Regarding point 1 for UMM vs. MF for MBA placement. Your point is completely incorrect. The metric to focus on is not how these funds have fared from 2010-2020, but how they've fared in the past few 2-3 cycles - it is a different era today. Nobody from KKR PE in NYC got into H/S round 1 last cycle. TPG Capital had less than 40% placement rate into H/S. On the other hand, top Chicago UMM funds place lights out into these schools. It is not meaningfully better to be at a MF PE group vs. top UMM firm. What is a better predictor is the city you are in, the strength of your recommendations, and the relationship your fund has with the MBA program (hint: if H/S visits your PE fund, you are considered a "target firm"). Source: I've gone through the process from a MF (and was admitted to H/S), seen 30+ data points from peers in UMM/MF PE funds in the last 2 cycles
Regarding point 2 for recent vs. historical MFs. Again, completely incorrect. This is like college kids who think GS TMT / PJT RX is meaningfully better than GS Consumer / MS GPUG for PE recruiting (hint: they are not...I was in one of former two banking groups and can tell you there are other coverage groups who have placed better as a whole). The closer analogy between old school vs. new age MFs is like comparing two students from the same school for investment banking recruiting. One has a 3.92 and one has a 3.88 from the same school. Sure, you can say one has a higher GPA, but they round to the same thing, and there are many other things (i.e. major, athletics, general social skills) that are much more important in rounding out what you think about the candidate. If the thing that you are so obsessed about is GPA (once you get to the 3.9 range), you are absolutely focused on the wrong thing.
The main benefit of hiring someone out of MFPE is you know that they’re super well trained and either know what they’re doing or have the common sense to figure it out. You also know they’re not a pussy and can and will work really hard and not cry about it.

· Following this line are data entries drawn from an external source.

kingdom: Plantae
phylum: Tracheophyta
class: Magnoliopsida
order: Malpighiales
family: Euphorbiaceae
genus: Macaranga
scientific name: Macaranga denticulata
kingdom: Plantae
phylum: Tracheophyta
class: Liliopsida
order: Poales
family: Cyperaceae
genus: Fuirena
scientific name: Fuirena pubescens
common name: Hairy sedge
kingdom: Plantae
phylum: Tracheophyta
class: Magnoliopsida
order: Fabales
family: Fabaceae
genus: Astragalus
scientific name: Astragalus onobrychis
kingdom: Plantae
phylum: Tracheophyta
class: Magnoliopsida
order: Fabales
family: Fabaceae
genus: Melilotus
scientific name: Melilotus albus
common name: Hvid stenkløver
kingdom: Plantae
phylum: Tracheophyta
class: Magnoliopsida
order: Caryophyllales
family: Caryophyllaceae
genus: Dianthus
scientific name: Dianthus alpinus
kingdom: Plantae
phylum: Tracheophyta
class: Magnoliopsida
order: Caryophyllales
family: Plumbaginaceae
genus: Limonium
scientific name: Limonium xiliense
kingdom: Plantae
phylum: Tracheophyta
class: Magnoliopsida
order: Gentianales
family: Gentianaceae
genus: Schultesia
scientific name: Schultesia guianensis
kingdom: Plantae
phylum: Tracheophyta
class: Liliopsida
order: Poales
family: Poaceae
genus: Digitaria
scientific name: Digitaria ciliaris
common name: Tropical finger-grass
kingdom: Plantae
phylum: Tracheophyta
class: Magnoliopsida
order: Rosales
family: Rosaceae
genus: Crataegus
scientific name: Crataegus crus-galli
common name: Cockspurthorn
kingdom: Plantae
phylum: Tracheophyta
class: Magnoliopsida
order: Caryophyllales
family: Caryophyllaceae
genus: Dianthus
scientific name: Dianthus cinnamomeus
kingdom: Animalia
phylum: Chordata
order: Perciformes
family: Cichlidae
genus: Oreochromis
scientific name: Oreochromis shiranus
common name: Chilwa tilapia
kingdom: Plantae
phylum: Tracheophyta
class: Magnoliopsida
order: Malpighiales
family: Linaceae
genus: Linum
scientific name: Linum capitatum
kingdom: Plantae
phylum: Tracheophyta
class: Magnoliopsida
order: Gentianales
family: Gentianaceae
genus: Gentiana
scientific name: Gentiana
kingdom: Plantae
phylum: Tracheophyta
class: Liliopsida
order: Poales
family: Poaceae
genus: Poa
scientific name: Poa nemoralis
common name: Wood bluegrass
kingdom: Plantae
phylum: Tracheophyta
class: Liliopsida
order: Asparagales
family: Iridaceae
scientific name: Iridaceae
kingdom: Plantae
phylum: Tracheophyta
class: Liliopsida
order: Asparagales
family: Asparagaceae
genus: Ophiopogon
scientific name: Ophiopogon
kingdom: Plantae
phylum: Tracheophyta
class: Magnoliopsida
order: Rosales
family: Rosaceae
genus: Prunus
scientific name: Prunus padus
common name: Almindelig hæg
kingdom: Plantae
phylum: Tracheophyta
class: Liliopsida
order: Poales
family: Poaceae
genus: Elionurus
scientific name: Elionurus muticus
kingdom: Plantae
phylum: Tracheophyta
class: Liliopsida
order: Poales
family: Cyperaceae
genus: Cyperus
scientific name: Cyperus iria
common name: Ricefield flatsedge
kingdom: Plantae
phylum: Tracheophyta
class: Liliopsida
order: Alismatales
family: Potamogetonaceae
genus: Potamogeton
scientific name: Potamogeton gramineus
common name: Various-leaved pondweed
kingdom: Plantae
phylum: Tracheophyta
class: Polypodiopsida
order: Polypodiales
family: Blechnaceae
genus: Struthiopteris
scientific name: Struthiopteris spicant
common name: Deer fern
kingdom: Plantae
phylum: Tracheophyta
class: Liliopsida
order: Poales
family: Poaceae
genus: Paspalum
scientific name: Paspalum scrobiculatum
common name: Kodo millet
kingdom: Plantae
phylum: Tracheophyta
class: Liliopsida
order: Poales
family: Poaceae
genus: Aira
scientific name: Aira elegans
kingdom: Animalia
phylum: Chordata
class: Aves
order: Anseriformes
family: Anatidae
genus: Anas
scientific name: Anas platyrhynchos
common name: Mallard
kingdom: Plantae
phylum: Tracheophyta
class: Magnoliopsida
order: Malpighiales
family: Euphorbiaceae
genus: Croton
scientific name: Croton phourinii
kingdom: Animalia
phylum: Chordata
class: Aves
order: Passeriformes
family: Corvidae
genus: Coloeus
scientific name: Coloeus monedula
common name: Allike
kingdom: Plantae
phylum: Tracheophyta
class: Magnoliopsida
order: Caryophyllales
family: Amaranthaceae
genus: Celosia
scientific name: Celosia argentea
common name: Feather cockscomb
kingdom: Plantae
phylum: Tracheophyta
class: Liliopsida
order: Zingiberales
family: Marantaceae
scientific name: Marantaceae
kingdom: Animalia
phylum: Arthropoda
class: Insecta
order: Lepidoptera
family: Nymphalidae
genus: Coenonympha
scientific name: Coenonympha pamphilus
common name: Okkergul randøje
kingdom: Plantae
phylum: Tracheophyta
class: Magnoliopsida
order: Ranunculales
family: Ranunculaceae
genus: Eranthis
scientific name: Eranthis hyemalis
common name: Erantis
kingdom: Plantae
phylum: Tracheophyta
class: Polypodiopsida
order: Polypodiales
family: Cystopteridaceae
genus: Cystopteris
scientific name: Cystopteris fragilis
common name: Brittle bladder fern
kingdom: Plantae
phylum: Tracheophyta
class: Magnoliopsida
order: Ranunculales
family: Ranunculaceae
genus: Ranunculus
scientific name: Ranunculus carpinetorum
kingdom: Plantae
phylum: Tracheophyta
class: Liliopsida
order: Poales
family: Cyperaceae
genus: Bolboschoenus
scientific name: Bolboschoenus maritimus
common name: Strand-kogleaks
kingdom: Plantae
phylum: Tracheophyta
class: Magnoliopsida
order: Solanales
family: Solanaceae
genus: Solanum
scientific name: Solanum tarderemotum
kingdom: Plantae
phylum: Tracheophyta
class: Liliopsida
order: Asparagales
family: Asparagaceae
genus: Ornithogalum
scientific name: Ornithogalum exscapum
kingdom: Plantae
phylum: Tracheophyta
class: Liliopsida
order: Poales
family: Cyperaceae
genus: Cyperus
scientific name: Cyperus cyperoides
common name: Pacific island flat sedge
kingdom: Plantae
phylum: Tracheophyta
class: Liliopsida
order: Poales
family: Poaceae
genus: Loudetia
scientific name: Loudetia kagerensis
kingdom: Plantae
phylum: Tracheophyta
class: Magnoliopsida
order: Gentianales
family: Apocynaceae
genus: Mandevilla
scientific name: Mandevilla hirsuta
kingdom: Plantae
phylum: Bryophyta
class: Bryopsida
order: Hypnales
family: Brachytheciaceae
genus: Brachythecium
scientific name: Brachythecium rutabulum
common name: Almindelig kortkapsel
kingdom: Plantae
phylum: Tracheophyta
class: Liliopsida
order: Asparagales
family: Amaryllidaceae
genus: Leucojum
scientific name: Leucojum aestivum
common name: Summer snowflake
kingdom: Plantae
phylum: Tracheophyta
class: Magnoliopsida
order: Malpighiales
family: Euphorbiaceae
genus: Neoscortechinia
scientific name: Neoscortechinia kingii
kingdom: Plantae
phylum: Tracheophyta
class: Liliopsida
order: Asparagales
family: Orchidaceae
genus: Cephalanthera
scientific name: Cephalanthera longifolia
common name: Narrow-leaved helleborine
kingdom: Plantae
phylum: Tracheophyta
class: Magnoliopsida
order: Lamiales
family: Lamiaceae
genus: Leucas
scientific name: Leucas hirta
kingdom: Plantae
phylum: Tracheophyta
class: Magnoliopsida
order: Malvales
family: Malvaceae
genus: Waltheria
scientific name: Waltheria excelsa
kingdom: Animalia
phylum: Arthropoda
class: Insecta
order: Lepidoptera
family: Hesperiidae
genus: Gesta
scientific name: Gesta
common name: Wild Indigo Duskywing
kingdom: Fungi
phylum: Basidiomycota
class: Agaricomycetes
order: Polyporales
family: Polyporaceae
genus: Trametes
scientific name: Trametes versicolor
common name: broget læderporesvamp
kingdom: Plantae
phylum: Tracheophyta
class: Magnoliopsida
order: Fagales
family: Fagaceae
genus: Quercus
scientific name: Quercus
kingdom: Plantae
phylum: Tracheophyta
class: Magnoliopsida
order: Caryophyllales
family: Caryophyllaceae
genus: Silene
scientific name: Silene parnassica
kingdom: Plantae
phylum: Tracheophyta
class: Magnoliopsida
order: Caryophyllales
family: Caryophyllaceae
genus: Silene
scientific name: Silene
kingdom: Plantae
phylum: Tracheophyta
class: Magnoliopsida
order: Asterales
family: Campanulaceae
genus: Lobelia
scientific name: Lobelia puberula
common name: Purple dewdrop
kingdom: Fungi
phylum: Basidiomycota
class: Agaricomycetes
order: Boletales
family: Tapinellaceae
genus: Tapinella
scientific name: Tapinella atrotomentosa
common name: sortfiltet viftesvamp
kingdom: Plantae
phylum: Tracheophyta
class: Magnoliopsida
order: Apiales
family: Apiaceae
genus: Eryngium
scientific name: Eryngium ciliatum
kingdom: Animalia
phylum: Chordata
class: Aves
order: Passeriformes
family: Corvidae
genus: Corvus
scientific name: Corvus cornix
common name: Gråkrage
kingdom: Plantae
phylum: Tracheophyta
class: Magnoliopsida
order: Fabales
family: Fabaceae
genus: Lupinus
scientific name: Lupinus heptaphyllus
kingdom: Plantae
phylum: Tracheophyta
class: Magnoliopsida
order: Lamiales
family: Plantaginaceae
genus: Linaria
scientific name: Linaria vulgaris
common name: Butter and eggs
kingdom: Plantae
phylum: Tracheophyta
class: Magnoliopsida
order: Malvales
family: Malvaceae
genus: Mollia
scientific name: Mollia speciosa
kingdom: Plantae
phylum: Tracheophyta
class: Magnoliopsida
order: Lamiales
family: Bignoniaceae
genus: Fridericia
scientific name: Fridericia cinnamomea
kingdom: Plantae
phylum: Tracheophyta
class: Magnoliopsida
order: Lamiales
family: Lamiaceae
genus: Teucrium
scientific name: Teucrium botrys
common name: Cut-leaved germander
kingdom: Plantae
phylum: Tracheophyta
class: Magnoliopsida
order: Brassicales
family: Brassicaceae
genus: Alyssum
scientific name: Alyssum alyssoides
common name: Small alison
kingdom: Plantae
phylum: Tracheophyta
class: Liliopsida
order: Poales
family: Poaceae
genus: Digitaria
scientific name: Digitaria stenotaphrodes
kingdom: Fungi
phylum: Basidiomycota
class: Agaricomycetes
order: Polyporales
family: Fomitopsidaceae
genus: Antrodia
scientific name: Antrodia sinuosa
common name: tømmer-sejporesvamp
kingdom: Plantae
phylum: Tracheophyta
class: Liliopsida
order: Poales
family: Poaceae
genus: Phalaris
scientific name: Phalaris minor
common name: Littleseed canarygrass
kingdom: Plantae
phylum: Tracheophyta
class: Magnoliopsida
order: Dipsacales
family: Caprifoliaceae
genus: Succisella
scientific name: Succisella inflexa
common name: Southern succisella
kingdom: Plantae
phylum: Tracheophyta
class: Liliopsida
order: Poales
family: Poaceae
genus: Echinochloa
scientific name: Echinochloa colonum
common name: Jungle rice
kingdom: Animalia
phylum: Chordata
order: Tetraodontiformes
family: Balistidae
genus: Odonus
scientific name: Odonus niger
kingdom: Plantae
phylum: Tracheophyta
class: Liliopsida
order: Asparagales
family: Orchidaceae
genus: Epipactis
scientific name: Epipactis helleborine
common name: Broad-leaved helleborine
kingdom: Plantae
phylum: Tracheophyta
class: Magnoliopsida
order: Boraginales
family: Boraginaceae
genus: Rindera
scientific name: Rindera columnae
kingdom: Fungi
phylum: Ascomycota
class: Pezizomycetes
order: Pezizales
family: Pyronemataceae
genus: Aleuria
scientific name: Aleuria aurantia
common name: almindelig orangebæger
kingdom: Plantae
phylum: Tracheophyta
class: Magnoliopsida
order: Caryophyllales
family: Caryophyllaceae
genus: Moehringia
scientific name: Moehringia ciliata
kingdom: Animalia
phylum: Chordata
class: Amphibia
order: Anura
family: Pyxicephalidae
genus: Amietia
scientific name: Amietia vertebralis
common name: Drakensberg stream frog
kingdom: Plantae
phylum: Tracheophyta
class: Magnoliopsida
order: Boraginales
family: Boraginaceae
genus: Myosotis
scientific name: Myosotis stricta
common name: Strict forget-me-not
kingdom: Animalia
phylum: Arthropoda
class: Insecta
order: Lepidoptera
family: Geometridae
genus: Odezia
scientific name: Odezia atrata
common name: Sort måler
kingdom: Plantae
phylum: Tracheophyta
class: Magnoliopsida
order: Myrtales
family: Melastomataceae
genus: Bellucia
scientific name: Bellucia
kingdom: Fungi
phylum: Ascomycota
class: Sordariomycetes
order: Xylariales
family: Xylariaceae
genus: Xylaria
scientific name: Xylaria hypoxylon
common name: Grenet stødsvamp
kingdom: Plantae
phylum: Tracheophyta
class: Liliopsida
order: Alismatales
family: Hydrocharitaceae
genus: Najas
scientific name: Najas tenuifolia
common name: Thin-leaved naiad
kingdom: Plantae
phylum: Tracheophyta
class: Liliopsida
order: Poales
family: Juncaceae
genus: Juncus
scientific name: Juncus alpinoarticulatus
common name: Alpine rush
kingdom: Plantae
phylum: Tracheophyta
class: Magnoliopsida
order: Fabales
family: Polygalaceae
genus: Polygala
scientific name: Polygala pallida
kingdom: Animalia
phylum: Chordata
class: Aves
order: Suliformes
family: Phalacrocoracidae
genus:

That’s sort of it. Industry, strategy, etc less important. As long as the above 2 check out, then it will be more about how you think about the world as an investor and how that aligns with what they do.
del
Very marginal differences but I do think sector matters for future opportunities. After going through the recruiting process, I'd say the way to think about sectors is as follows:
TMT / Consumer / Industrials preserves the most optionality for staying in PE or moving to hedge funds because the business models are applicable to so many other areas.
FIG / Healthcare leads to a more niche, specialized skillset that can potentially pigeonhole you. This has advantages and disadvantages. You can argue that a more specialized skillset is preferred because of the entry barriers to learn the sector, but this comes with less optionality in future roles.
Because of this, during recruiting you typically see Tech, Consumer, and Industrials as the most popular, while FIG and Healthcare are often less preferred.
what about RX? PJT, CVP, EVR, and LAZ RX seem to place v well, but would like to hear your thoughts on the upsides and downsides of it.